We want AI companies to improve their transparency and expect that to be complementary to existing regulations and to favor the development of future adequate regulations, providing well-needed data to encourage reasonable trade-offs when designing future rules.
A 100% rating indicates that a company has implemented risk management practices we consider strong and sufficient to manage the risks posed by advanced AI systems. This represents comprehensive implementation across all four dimensions of our framework. Companies achieving this score demonstrate mature, well-documented processes with robust oversight and accountability mechanisms. For a detailed explanation of each component and its importance, please refer to our risk management framework.

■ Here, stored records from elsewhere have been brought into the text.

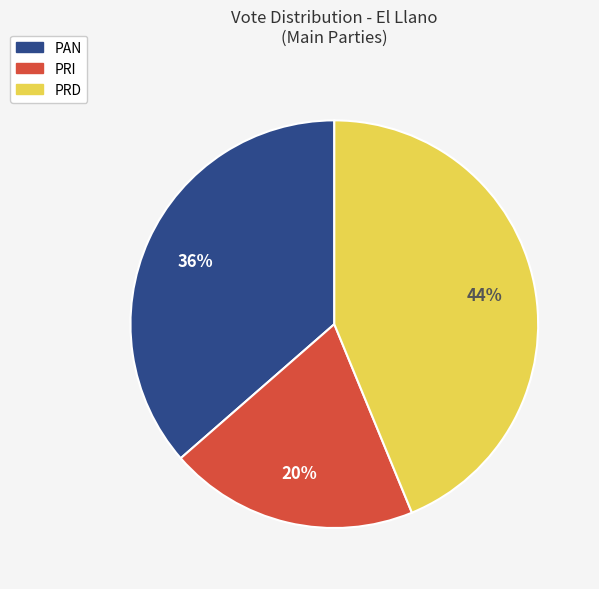

Is there any slice that represents more than half of the pie?

No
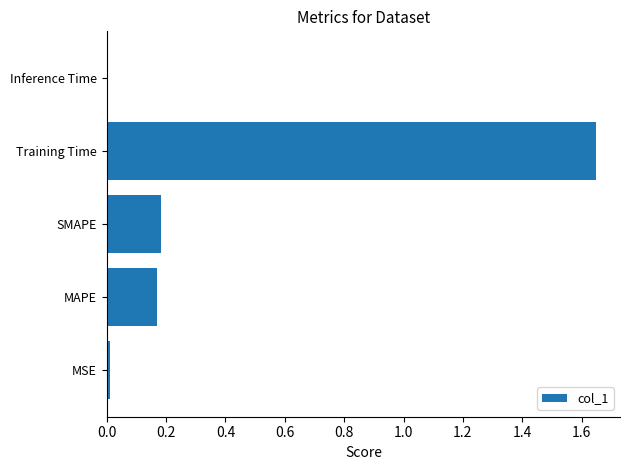

What is the average value?

0.4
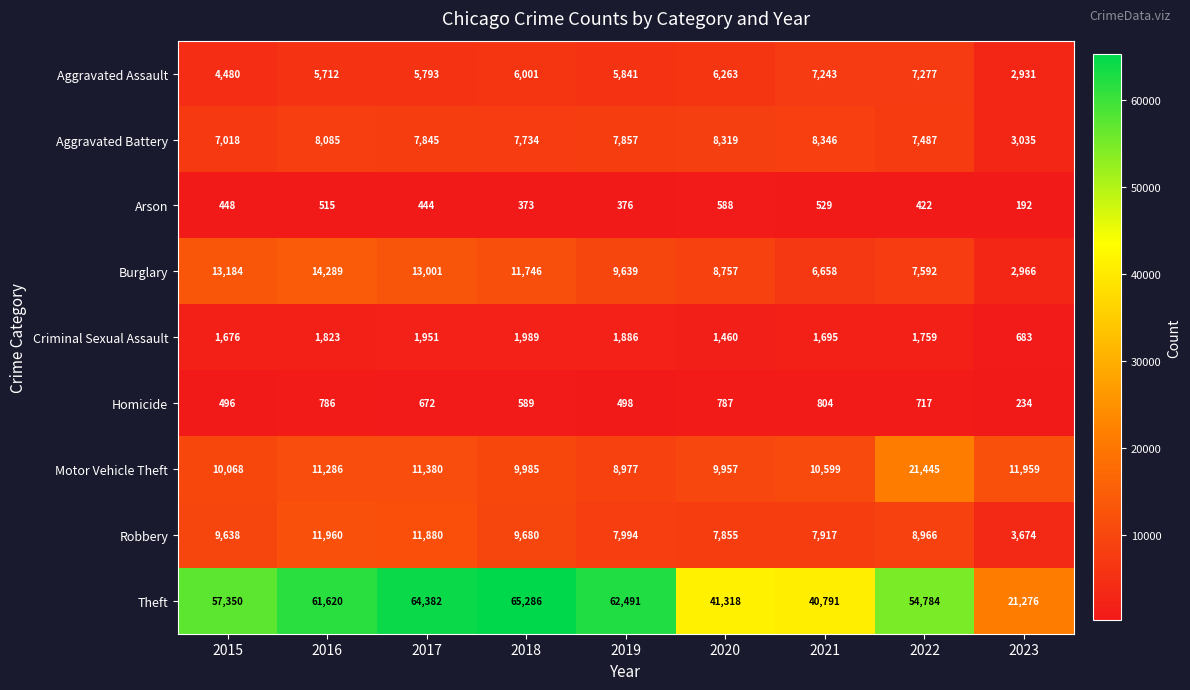

Read the Aggravated Battery value at 2020.

8319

First, while some companies do include relevant risk management information in their research publications or model cards, focusing exclusively on frontier safety frameworks enables a systematic, apples-to-apples comparison across all companies. Companies vary significantly in their publication volume, and publications serve different purposes, which would create assessment imbalances if we looked at all documents.
Second, frontier safety frameworks represent formal, ongoing commitments to risk management practices, whereas research papers and model cards often demonstrate point-in-time implementations. By concentrating on these official frameworks, we ensure our ratings reflect companies' sustained approaches to AI safety rather than isolated examples of good practice.